Within 11 miles of Richmond is the Cold Harbor Battlefield, where 2,000 Americans died in two weeks of fighting in 1864. To the south is the Petersburg Battlefield, where battle raged from June 1864 to March 1865. Fifty miles north are the most brutal killing fields of the war—Fredericksburg, Chancellorsville, the Wilderness, and Spotsylvania Court House.

No one proposes to “erase” any of this history.

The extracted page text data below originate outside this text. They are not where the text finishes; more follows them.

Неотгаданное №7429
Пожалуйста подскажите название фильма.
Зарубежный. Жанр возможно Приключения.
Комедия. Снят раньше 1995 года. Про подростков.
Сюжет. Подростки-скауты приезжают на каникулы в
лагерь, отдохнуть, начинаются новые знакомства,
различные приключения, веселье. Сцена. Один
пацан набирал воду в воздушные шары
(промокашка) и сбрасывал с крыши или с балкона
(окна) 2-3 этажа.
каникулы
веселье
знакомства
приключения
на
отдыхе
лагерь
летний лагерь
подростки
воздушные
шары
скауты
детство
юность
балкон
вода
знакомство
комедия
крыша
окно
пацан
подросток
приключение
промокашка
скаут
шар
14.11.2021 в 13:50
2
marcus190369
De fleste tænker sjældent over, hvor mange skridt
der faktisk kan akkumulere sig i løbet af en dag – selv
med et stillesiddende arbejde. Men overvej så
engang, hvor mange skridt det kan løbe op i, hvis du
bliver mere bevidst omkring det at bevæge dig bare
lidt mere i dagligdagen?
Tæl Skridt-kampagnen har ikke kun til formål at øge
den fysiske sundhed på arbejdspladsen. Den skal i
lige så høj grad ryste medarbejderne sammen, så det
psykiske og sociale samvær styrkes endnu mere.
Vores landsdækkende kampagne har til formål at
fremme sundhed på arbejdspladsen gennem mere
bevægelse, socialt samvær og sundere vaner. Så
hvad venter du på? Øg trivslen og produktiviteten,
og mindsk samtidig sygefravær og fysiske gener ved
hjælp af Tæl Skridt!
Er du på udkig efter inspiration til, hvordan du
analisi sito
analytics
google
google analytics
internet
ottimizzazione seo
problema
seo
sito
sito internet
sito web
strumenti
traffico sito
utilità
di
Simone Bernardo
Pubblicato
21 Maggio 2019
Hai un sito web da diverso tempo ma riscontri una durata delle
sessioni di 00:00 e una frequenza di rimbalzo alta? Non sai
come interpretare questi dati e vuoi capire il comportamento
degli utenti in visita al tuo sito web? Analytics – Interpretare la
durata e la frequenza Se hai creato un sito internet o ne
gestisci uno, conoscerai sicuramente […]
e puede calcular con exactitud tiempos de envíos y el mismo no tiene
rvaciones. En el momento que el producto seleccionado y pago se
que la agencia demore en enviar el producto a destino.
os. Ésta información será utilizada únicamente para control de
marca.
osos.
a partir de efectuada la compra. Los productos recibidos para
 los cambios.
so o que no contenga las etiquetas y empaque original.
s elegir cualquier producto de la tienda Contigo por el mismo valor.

It’s not just the dragon-haunted South. Everywhere I have visited or lived—in Eugene, OR; Albuquerque, NM; St. Louis, MO; Chapel Hill, NC; New Smyrna Beach, FL—history of this sort is right at a visitor’s feet, etched into earth and rock, embodied in churches and homes, and interred in tombs.  Monuments like the Lee statue are not there to celebrate this kind of history; they are there to disguise it. Lee’s 14-foot statue, atop its base, reaches 60 feet into the sky, Davis’s features a 67-foot obelisk; their purpose is to draw our eyes away from the real world and into the mythic clouds of the Lost Cause.

In fact, they’re not about the past at all, and they never were.

In Charlottesville, Va., last month, a crowd led by white supremacist Richard Spencer carried torches to protest the planned removal of a statue of Robert E. Lee. They weren’t there to honor Lee’s tactical brilliance at the Seven Days’ Battles, or salute the great heart of his warhorse, Traveller. They were there to flaunt their fear and hatred of their non-white neighbors. “What brings us together is that we are white, we are a people, we will not be replaced,” Spencer told the crowd, which chanted in response, “You will not replace us.”

This is not a fight over history; it is a fight over the future. The neo-Confederate faith is not a heritage; it is a political program. And the proper lesson of Southern history is that this radical message—unapologetic, uncompromising, violent white supremacy—lurks in the American bloodstream like a virus, re-emerging at times when the national immune system is weak.

We may be living through an outbreak.

To survive and prosper, the South, and the nation, must renounce this pernicious creed and disarm its symbols. The bronze and marble men do no honor to the region’s true parents; they do, however, dishonor its children.

One way or another, they must yield their unearned pride of place.

Garrett Epps teaches constitutional law and creative writing for law students at the University of Baltimore. His latest book is American Justice 2014: Nine Clashing Visions on the Supreme Court.